Erwin l´Ami zeigt in seiner DVD „A gambit guide through the open game, vol.1“, dass fast alle Gambits, die früher gespielt wurden „inkorrekt“ sind. Er bietet ein gutes Schwarzrepertoire gegen jede Art von Gambit nach den Zügen 1.e4 e5, nimmt alle Gambits ernst und analysiert diese auf GM-Niveau. Doch trotzdem zeigt er auch die Möglichkeiten für Weiß und vor allem, auf welchem schmalen Grat sich Schwarz befindet, denn wenn er einmal abweicht, dann schlägt auf einmal eine Figur auf f7 rein und Schwarz kann aufgeben. Ein gutes Beispiel dafür ist das Urusov-Gambit. Nach den Zügen 1. e4 e5 2.Lc4 Sf6 3.d4 Sxe4?! 4.dxe5 (es droht bereits Dd5 mit Figurengewinn)4…Dh4 5.g3 Sxg3 6. Lxf7+ (da ist er, der Einschlag auf f7!) Kxf7 und 7.Dd5+ nebst hxg3 steht Weiß schon bedeutend besser.

Selbst er als starker Großmeister kann mit Hilfe von Fritz&Co. niemals alle Varianten analysieren und die endgültige Wahrheit finden.
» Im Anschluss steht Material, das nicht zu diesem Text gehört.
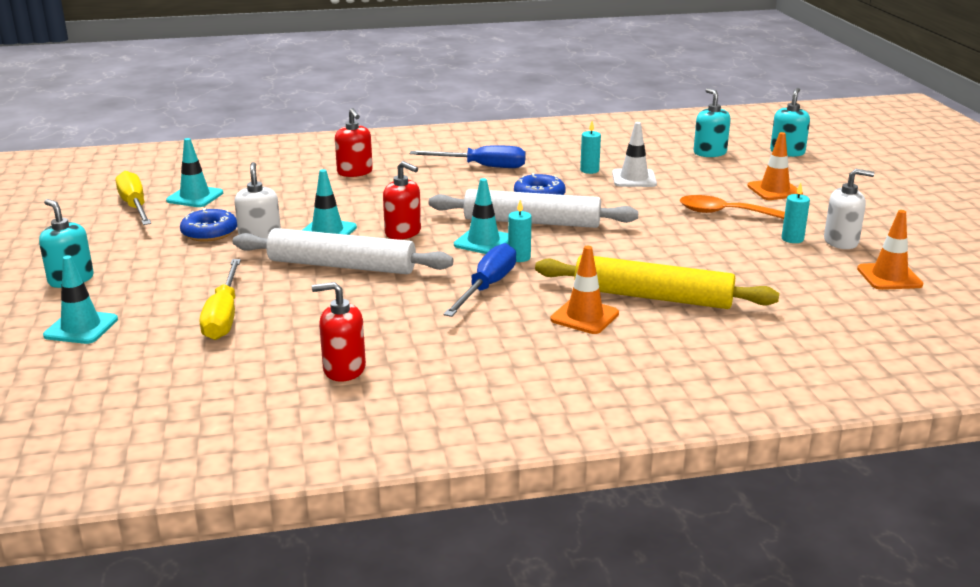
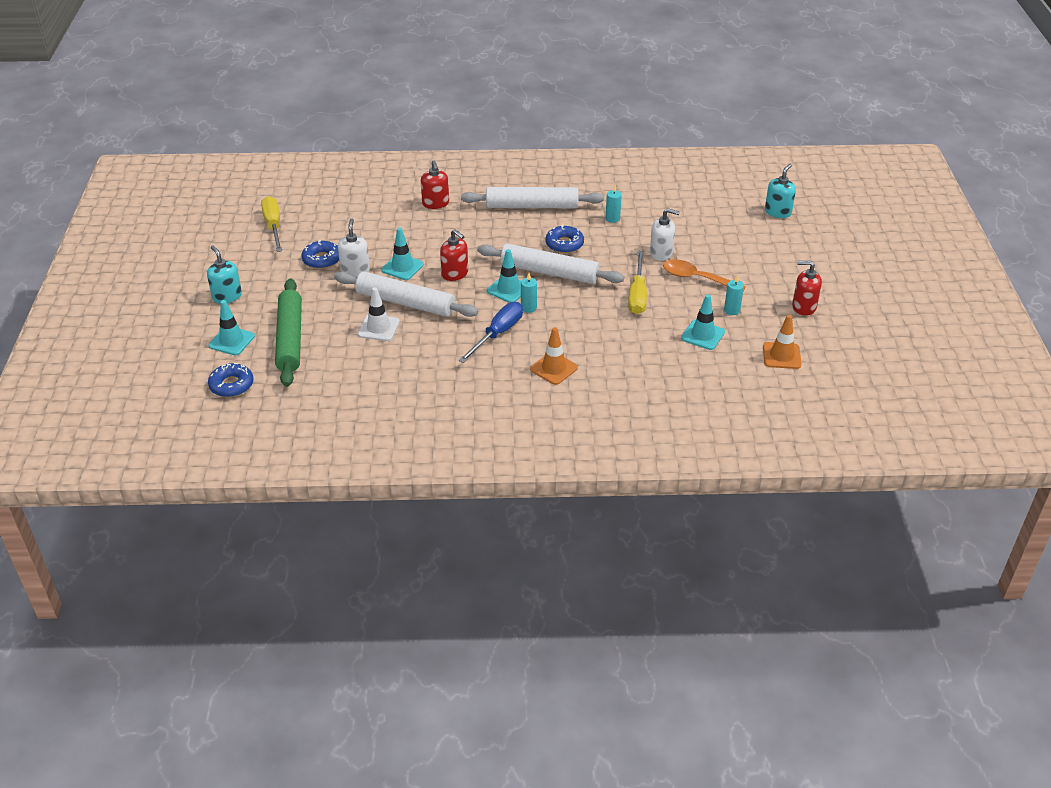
camera: 10 degrees right, 15 degrees up
(84, 380) = (231, 385): none -> blue donut
(174, 318) = (290, 339): none -> green rolling pin
(195, 197) = (316, 220): turquoise traffic cone -> turquoise traffic cone (703, 335)
(223, 316) = (321, 341): yellow screwdriver -> yellow screwdriver (637, 295)
(344, 369) = (388, 395): red soap dispenser -> red soap dispenser (803, 307)
(482, 166) = (532, 206): blue screwdriver -> white rolling pin
(634, 179) = (643, 232): white traffic cone -> white traffic cone (378, 328)
(652, 297) = (606, 356): yellow rolling pin -> none
(709, 153) = (715, 207): turquoise soap dispenser -> none
(774, 190) = (745, 256): orange traffic cone -> none
(841, 241) = (766, 317): white soap dispenser -> white soap dispenser (661, 253)

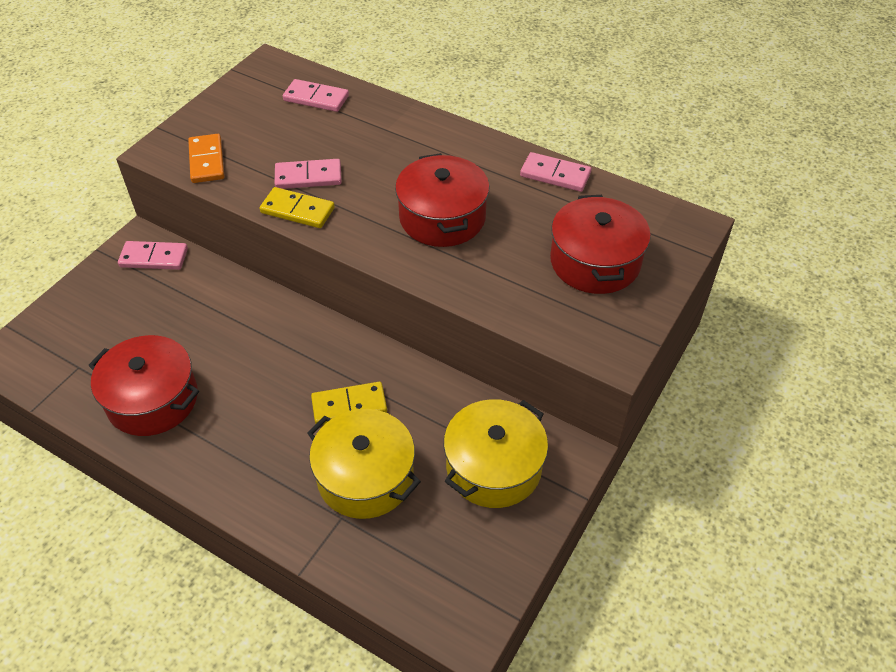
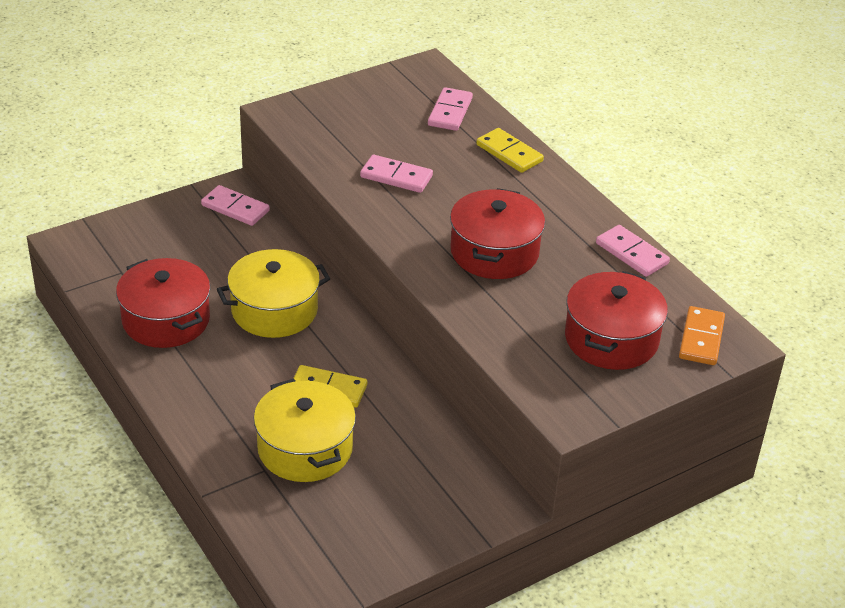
camera: 25 degrees right, 10 degrees down
(207, 161) = (315, 133): orange domino -> orange domino (701, 338)
(297, 210) = (367, 201): yellow domino -> yellow domino (509, 153)
(316, 98) = (450, 112): pink domino -> pink domino turned 60 degrees clockwise
(493, 467) = (423, 487): yellow pot -> yellow pot (274, 310)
Das heißt, selbst auf Großmeister-Niveau kann man Gambits erfolgreich spielen, z.B. das Göring-Gambit:

Yu Yangyi (2607) - Jumabayev,Rinat (2555) [C44]
 

 

 

Ich denke, dass diese DVD ein sehr gutes Schwarzrepertoire bietet und man als Spieler mit den schwarzen Steinen keine Angst mehr vor Gambits haben muss, wenn man den Empfehlungen der DVD folgt. Allerdings wird man als Gambitspieler ein wenig enttäuscht sein, dass das komplette Repertoire „widerlegt“ wird. Trotzdem zeigt L´Ami, dass Weiß immer noch Chancen hat und diese verschiedenen Gambits als Überraschungswaffen einsetzen kann. Meine eigene Erfahrung (100 Blitzspiele auf playchess + 2 Turnierpartien) sagt mir, dass die meisten Leute sich nicht sehr gut mit den alten Gambitvarianten auskennen und häufiger fehlgreifen.
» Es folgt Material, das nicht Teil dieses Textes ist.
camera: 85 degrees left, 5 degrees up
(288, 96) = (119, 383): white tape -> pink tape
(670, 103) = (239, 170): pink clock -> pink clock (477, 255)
In dieser ersten Folge der Gambit-DVD´s werden viele Gambits behandelt, die meisten Videos bekommt dabei das Königsgambit. Wenn man diese DVD durchgearbeitet hat, wird man also eine gute Kenntnis vom Gambitspiel besitzen und den Gegner in der einen oder anderen Variante überraschen können!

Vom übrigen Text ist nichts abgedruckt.